**What the task requires**
Print, exactly as they appear in the listing below, the lines from the line with "524.3 187.8 180))" to the line with "514.8 192.45 90))", with both end lines kept.

**Data for the task**

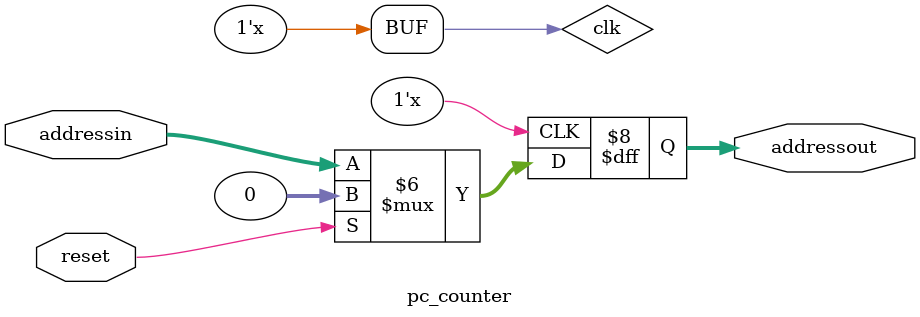
<source format=v>
module pc_counter(addressin,addressout,reset);
input [31:0] addressin;
output [31:0] addressout;
reg [31:0]  addressout;	 
input reset;			 
reg clk;


always @(posedge clk ) begin
	if(reset) addressout <= 32'b0;
	else addressout <= addressin; 		
 // to initialize the pc
	end	

always begin
     #800 clk = ~clk;
end
initial begin
	clk = 1'b0;	
end
	
endmodule










</source>
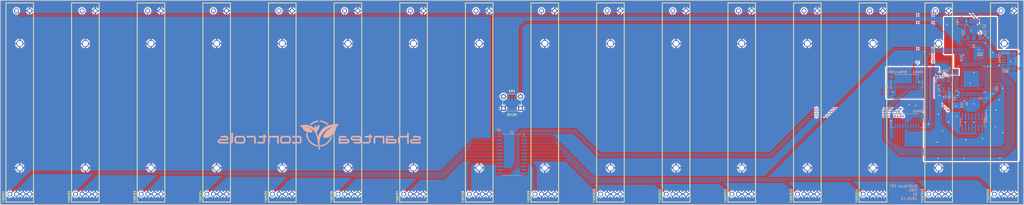
<source format=kicad_pcb>
(kicad_pcb
	(version 20241229)
	(generator "pcbnew")
	(generator_version "9.0")
	(general
		(thickness 1.6)
		(legacy_teardrops no)
	)
	(paper "A2")
	(layers
		(0 "F.Cu" signal)
		(2 "B.Cu" signal)
		(9 "F.Adhes" user "F.Adhesive")
		(11 "B.Adhes" user "B.Adhesive")
		(13 "F.Paste" user)
		(15 "B.Paste" user)
		(5 "F.SilkS" user "F.Silkscreen")
		(7 "B.SilkS" user "B.Silkscreen")
		(1 "F.Mask" user)
		(3 "B.Mask" user)
		(17 "Dwgs.User" user "User.Drawings")
		(19 "Cmts.User" user "User.Comments")
		(21 "Eco1.User" user "User.Eco1")
		(23 "Eco2.User" user "User.Eco2")
		(25 "Edge.Cuts" user)
		(27 "Margin" user)
		(31 "F.CrtYd" user "F.Courtyard")
		(29 "B.CrtYd" user "B.Courtyard")
		(35 "F.Fab" user)
		(33 "B.Fab" user)
		(39 "User.1" user)
		(41 "User.2" user)
		(43 "User.3" user)
		(45 "User.4" user)
	)
	(setup
		(stackup
			(layer "F.SilkS"
				(type "Top Silk Screen")
			)
			(layer "F.Paste"
				(type "Top Solder Paste")
			)
			(layer "F.Mask"
				(type "Top Solder Mask")
				(thickness 0.01)
			)
			(layer "F.Cu"
				(type "copper")
				(thickness 0.035)
			)
			(layer "dielectric 1"
				(type "core")
				(thickness 1.51)
				(material "FR4")
				(epsilon_r 4.5)
				(loss_tangent 0.02)
			)
			(layer "B.Cu"
				(type "copper")
				(thickness 0.035)
			)
			(layer "B.Mask"
				(type "Bottom Solder Mask")
				(thickness 0.01)
			)
			(layer "B.Paste"
				(type "Bottom Solder Paste")
			)
			(layer "B.SilkS"
				(type "Bottom Silk Screen")
			)
			(copper_finish "None")
			(dielectric_constraints no)
		)
		(pad_to_mask_clearance 0)
		(allow_soldermask_bridges_in_footprints no)
		(tenting front back)
		(pcbplotparams
			(layerselection 0x00000000_00000000_55555555_5755f5ff)
			(plot_on_all_layers_selection 0x00000000_00000000_00000000_00000000)
			(disableapertmacros no)
			(usegerberextensions yes)
			(usegerberattributes no)
			(usegerberadvancedattributes no)
			(creategerberjobfile no)
			(dashed_line_dash_ratio 12.000000)
			(dashed_line_gap_ratio 3.000000)
			(svgprecision 4)
			(plotframeref no)
			(mode 1)
			(useauxorigin no)
			(hpglpennumber 1)
			(hpglpenspeed 20)
			(hpglpendiameter 15.000000)
			(pdf_front_fp_property_popups yes)
			(pdf_back_fp_property_popups yes)
			(pdf_metadata yes)
			(pdf_single_document no)
			(dxfpolygonmode yes)
			(dxfimperialunits yes)
			(dxfusepcbnewfont yes)
			(psnegative no)
			(psa4output no)
			(plot_black_and_white yes)
			(sketchpadsonfab no)
			(plotpadnumbers no)
			(hidednponfab no)
			(sketchdnponfab yes)
			(crossoutdnponfab yes)
			(subtractmaskfromsilk yes)
			(outputformat 1)
			(mirror no)
			(drillshape 0)
			(scaleselection 1)
			(outputdirectory "prod/gerbers/")
		)
	)
	(net 0 "")
	(net 1 "GND")
	(net 2 "+5V")
	(net 3 "+3V3")
	(net 4 "Net-(U5-VCAP_2)")
	(net 5 "GNDA")
	(net 6 "/MCU/OSC_IN")
	(net 7 "/MCU/OSC_OUT")
	(net 8 "Net-(U5-VCAP_1)")
	(net 9 "/Pots/FADER1")
	(net 10 "/Pots/FADER2")
	(net 11 "/Pots/FADER3")
	(net 12 "/Pots/FADER4")
	(net 13 "/Pots/FADER5")
	(net 14 "/Pots/FADER6")
	(net 15 "/Pots/FADER7")
	(net 16 "/Pots/FADER8")
	(net 17 "/Pots/FADER9")
	(net 18 "/Pots/FADER10")
	(net 19 "/Pots/FADER11")
	(net 20 "/Pots/FADER12")
	(net 21 "/Pots/FADER13")
	(net 22 "/Pots/FADER14")
	(net 23 "/Pots/FADER15")
	(net 24 "/Pots/FADER16")
	(net 25 "/USB_DM")
	(net 26 "/USB_DP")
	(net 27 "/MCU/BTLDR_BUTTON")
	(net 28 "/MCU/BOOT0")
	(net 29 "unconnected-(CONN4-VCP_RX-Pad13)")
	(net 30 "unconnected-(CONN4-VCP_TX-Pad14)")
	(net 31 "unconnected-(CONN4-JTDO{slash}SWO-Pad8)")
	(net 32 "+3.3VADC")
	(net 33 "unconnected-(U5-PC13-Pad2)")
	(net 34 "unconnected-(U5-PB10-Pad29)")
	(net 35 "unconnected-(U5-PC14-Pad3)")
	(net 36 "unconnected-(U5-PB7-Pad59)")
	(net 37 "unconnected-(U5-PB2-Pad28)")
	(net 38 "unconnected-(U5-PB5-Pad57)")
	(net 39 "unconnected-(U5-PC12-Pad53)")
	(net 40 "unconnected-(U5-PC4-Pad24)")
	(net 41 "unconnected-(U5-PB11-Pad30)")
	(net 42 "unconnected-(U5-PB3-Pad55)")
	(net 43 "unconnected-(U5-PA2-Pad16)")
	(net 44 "unconnected-(U5-PA15-Pad50)")
	(net 45 "unconnected-(U5-PA10-Pad43)")
	(net 46 "unconnected-(U5-PC3-Pad11)")
	(net 47 "unconnected-(U5-PB0-Pad26)")
	(net 48 "unconnected-(U5-PC11-Pad52)")
	(net 49 "unconnected-(U5-PB6-Pad58)")
	(net 50 "unconnected-(U5-PC2-Pad10)")
	(net 51 "unconnected-(U5-PC0-Pad8)")
	(net 52 "unconnected-(U5-PC1-Pad9)")
	(net 53 "unconnected-(U5-PD2-Pad54)")
	(net 54 "unconnected-(U5-PB8-Pad61)")
	(net 55 "unconnected-(U5-PB4-Pad56)")
	(net 56 "unconnected-(U5-PA0-Pad14)")
	(net 57 "unconnected-(U5-PA1-Pad15)")
	(net 58 "unconnected-(U5-PB1-Pad27)")
	(net 59 "unconnected-(U5-PC15-Pad4)")
	(net 60 "unconnected-(U5-PB9-Pad62)")
	(net 61 "unconnected-(U5-PC10-Pad51)")
	(net 62 "unconnected-(CONN4-NC-Pad1)")
	(net 63 "unconnected-(CONN4-JTDI{slash}NC-Pad10)")
	(net 64 "unconnected-(CONN4-JRCLK{slash}NC-Pad9)")
	(net 65 "unconnected-(CONN4-NC-Pad2)")
	(net 66 "/NRST")
	(net 67 "/SWDCLK")
	(net 68 "/SWDIO")
	(net 69 "/MUX_S0")
	(net 70 "/MUX_S3")
	(net 71 "/MUX_COMMON_4")
	(net 72 "/MUX_COMMON_3")
	(net 73 "/MUX_S1")
	(net 74 "/MUX_COMMON_1")
	(net 75 "/MUX_COMMON_2")
	(net 76 "/MUX_S2")
	(net 77 "/MUX_COMMON_5")
	(net 78 "/SR_IN_CLOCK")
	(net 79 "/SR_IN_DATA")
	(net 80 "/MAX7219_DIN")
	(net 81 "/SR_IN_LATCH")
	(net 82 "/MAX7219_CLK")
	(net 83 "/MAX7219_LOAD")
	(footprint "Igor:RS6011_P" (layer "F.Cu") (at 254 193.6 90))
	(footprint "Button_Switch_THT:SW_PUSH_6mm" (layer "F.Cu") (at 341.5 193.6))
	(footprint "Igor:RS6011_P" (layer "F.Cu") (at 179 193.6 90))
	(footprint "Igor:RS6011_P" (layer "F.Cu") (at 354 193.6 90))
	(footprint "Igor:RS6011_P" (layer "F.Cu") (at 504 193.6 90))
	(footprint "Igor:RS6011_P" (layer "F.Cu") (at 379 193.6 90))
	(footprint "Igor:RS6011_P" (layer "F.Cu") (at 529 193.6 90))
	(footprint "Igor:RS6011_P" (layer "F.Cu") (at 329 193.6 90))
	(footprint "Igor:RS6011_P" (layer "F.Cu") (at 429 193.6 90))
	(footprint "Igor:RS6011_P" (layer "F.Cu") (at 454 193.6 90))
	(footprint "Igor:RS6011_P" (layer "F.Cu") (at 229 193.6 90))
	(footprint "Igor:RS6011_P" (layer "F.Cu") (at 204 193.6 90))
	(footprint "Igor:RS6011_P" (layer "F.Cu") (at 279 193.6 90))
	(footprint "Igor:RS6011_P" (layer "F.Cu") (at 154 193.6 90))
	(footprint "Igor:RS6011_P" (layer "F.Cu") (at 479 193.6 90))
	(footprint "Igor:RS6011_P" (layer "F.Cu") (at 304 193.6 90))
	(footprint "Igor:RS6011_P" (layer "F.Cu") (at 404 193.6 90))
	(footprint "Capacitor_SMD:C_0402_1005Metric" (layer "B.Cu") (at 504.15 185.1 -90))
	(footprint "Capacitor_SMD:C_0402_1005Metric" (layer "B.Cu") (at 524.3 187.8 180))
	(footprint "Capacitor_SMD:C_0402_1005Metric" (layer "B.Cu") (at 512.8 192.45 90))
	(footprint "Resistor_SMD:R_0805_2012Metric" (layer "B.Cu") (at 512.75 162.97 90))
	(footprint "Resistor_SMD:R_0402_1005Metric" (layer "B.Cu") (at 514.8 192.45 90))
	(footprint "Capacitor_SMD:C_0402_1005Metric" (layer "B.Cu") (at 521.8 169.25 90))
	(footprint "Capacitor_SMD:C_0402_1005Metric" (layer "B.Cu") (at 508.72 182.95 180))
	(footprint "Igor:CONN_SM10B-SRSS-TB_JST" (layer "B.Cu") (at 491.9 200.5 180))
	(footprint "Capacitor_SMD:C_0402_1005Metric" (layer "B.Cu") (at 520.3 176.95 -90))
	(footprint "Package_QFP:LQFP-64_10x10mm_P0.5mm" (layer "B.Cu") (at 516.55 184.7))
	(footprint "Capacitor_SMD:C_0402_1005Metric" (layer "B.Cu") (at 510.15 190.35 90))
	(footprint "Capacitor_SMD:C_0402_1005Metric" (layer "B.Cu") (at 506.3 190.3))
	(footprint "Capacitor_SMD:C_0402_1005Metric"
		(layer "B.Cu")
		(uuid "812d03a1-0350-434a-b826-a572fcd8530b")
		(at 504.45 183.05)
		(descr "Capacitor SMD 0402 (1005 Metric), square (rectangular) end terminal, IPC-7351 nominal, (Body size source: IPC-SM-782 page 76, https://www.pcb-3d.com/wordpress/wp-content/uploads/ipc-sm-782a_amendment_1_and_2.pdf), generated with kicad-footprint-generator")
		(tags "capacitor")
		(property "Reference" "C8"
			(at 0 -1 0)
			(layer "B.SilkS")
			(uuid "a3a3742d-0565-4257-a4c3-3866592bf022")
			(effects
				(font
					(size 0.8 0.8)
					(thickness 0.15)
				)
				(justify mirror)
			)
		)
		(property "Value" "100n"
			(at 0 -1.16 0)
			(layer "B.Fab")
			(uuid "a73b0357-28b1-4b4d-b524-b4fbc17f3786")
			(effects
				(font
					(size 0.8 0.8)
					(thickness 0.15)
				)
				(justify mirror)
			)
		)
		(property "Datasheet" "~"
			(at 0 0 0)
			(layer "B.Fab")
			(hide yes)
			(uuid "5e425f70-d16c-4d9f-83da-102334e0e6ee")
			(effects
				(font
					(size 1.27 1.27)
					(thickness 0.15)
				)
				(justify mirror)
			)
		)
		(property "Description" ""
			(at 0 0 0)
			(layer "B.Fab")
			(hide yes)
			(uuid "ce34c08e-d3de-4a3e-bebc-bf8a906eff08")
			(effects
				(font
					(size 1.27 1.27)
					(thickness 0.15)
				)
				(justify mirror)
			)
		)
		(property "LCSC" "C1525"
			(at 0 0 180)
			(unlocked yes)
			(layer "B.Fab")
			(hide yes)
			(uuid "228a5052-f68c-4032-8b1b-8aa0938c1cf9")
			(effects
				(font
					(size 1 1)
					(thickness 0.15)
				)
				(justify mirror)
			)
		)
		(property "MANUFACTURER" ""
			(at 0 0 0)
			(unlocked yes)
			(layer "B.Fab")
			(hide yes)
			(uuid "660413e5-b08c-4481-9f97-5f2054c1abe1")
			(effects
				(font
					(size 1 1)
					(thickness 0.15)
				)
				(justify mirror)
			)
		)
		(property "MAXIMUM_PACKAGE_HEIGHT" ""
			(at 0 0 0)
			(unlocked yes)
			(layer "B.Fab")
			(hide yes)
			(uuid "07ff44ae-795e-400b-a3d8-553d284f748b")
			(effects
				(font
					(size 1 1)
					(thickness 0.15)
				)
				(justify mirror)
			)
		)
		(property "PARTREV" ""
			(at 0 0 0)
			(unlocked yes)
			(layer "B.Fab")
			(hide yes)
			(uuid "45e02810-64f4-4efc-8f0e-62ffde73337b")
			(effects
				(font
					(size 1 1)
					(thickness 0.15)
				)
				(justify mirror)
			)
		)
		(property "SNAPEDA_PN" ""
			(at 0 0 0)
			(unlocked yes)
			(layer "B.Fab")
			(hide yes)
			(uuid "e509b0dd-5d2c-438a-bfc4-f54e77532c75")
			(effects
				(font
					(size 1 1)
					(thickness 0.15)
				)
				(justify mirror)
			)
		)
		(property ki_fp_filters "C_*")
		(path "/ab68fcf2-c175-4dea-bc84-d23c7aa04106/a47ad8e9-c7f2-44eb-a718-2914bcf3cfe5")
		(sheetname "/MCU/")
		(sheetfile "MCU.kicad_sch")
		(attr smd)
		(fp_line
			(start -0.107836 -0.36)
			(end 0.107836 -0.36)
			(stroke
				(width 0.12)
				(type solid)
			)
			(layer "B.SilkS")
			(uuid "b4c6f8ff-0be8-4967-b318-296b94ddde5f")
		)
		(fp_line
			(start -0.107836 0.36)
			(end 0.107836 0.36)
			(stroke
				(width 0.12)
				(type solid)
			)
			(layer "B.SilkS")
			(uuid "54a6a4f1-1fa0-4a80-bde6-a96f59e89ab7")
		)
		(fp_line
			(start -0.91 -0.46)
			(end -0.91 0.46)
			(stroke
				(width 0.05)
				(type solid)
			)
			(layer "B.CrtYd")
			(uuid "a032828c-2c63-43a2-9234-07b08f79eb00")
		)
		(fp_line
			(start -0.91 0.46)
			(end 0.91 0.46)
			(stroke
				(width 0.05)
				(type solid)
			)
			(layer "B.CrtYd")
			(uuid "fbd47b9a-c2d9-4f6e-a3fd-5c1c943e1a69")
		)
		(fp_line
			(start 0.91 -0.46)
			(end -0.91 -0.46)
			(stroke
				(width 0.05)
				(type solid)
			)
			(layer "B.CrtYd")
			(uuid "8e28db1d-1c5e-4fb8-8672-798413130c7a")
		)
		(fp_line
			(start 0.91 0.46)
			(end 0.91 -0.46)
			(stroke
				(width 0.05)
				(type solid)
			)
			(layer "B.CrtYd")
			(uuid "baa98a53-84b7-410d-ab56-3fa76bbbcc43")
		)
		(fp_line
			(start -0.5 -0.25)
			(end -0.5 0.25)
			(stroke
				(width 0.1)
				(type solid)
			)
			(layer "B.Fab")
			(uuid "36cb8854-920e-4b56-9741-045371414d87")
		)
		(fp_line
			(start -0.5 0.25)
			(end 0.5 0.25)
			(stroke
				(width 0.1)
				(type solid)
			)
			(layer "B.Fab")
			(uuid "cf338245-2386-493d-888e-57f8a6b926c8")
		)
		(fp_line
			(start 0.5 -0.25)
			(end -0.5 -0.25)
			(stro
... [850349 chars truncated]
</source>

**Result for this exercise**
	(footprint "Capacitor_SMD:C_0402_1005Metric" (layer "B.Cu") (at 524.3 187.8 180))
	(footprint "Capacitor_SMD:C_0402_1005Metric" (layer "B.Cu") (at 512.8 192.45 90))
	(footprint "Resistor_SMD:R_0805_2012Metric" (layer "B.Cu") (at 512.75 162.97 90))
	(footprint "Resistor_SMD:R_0402_1005Metric" (layer "B.Cu") (at 514.8 192.45 90))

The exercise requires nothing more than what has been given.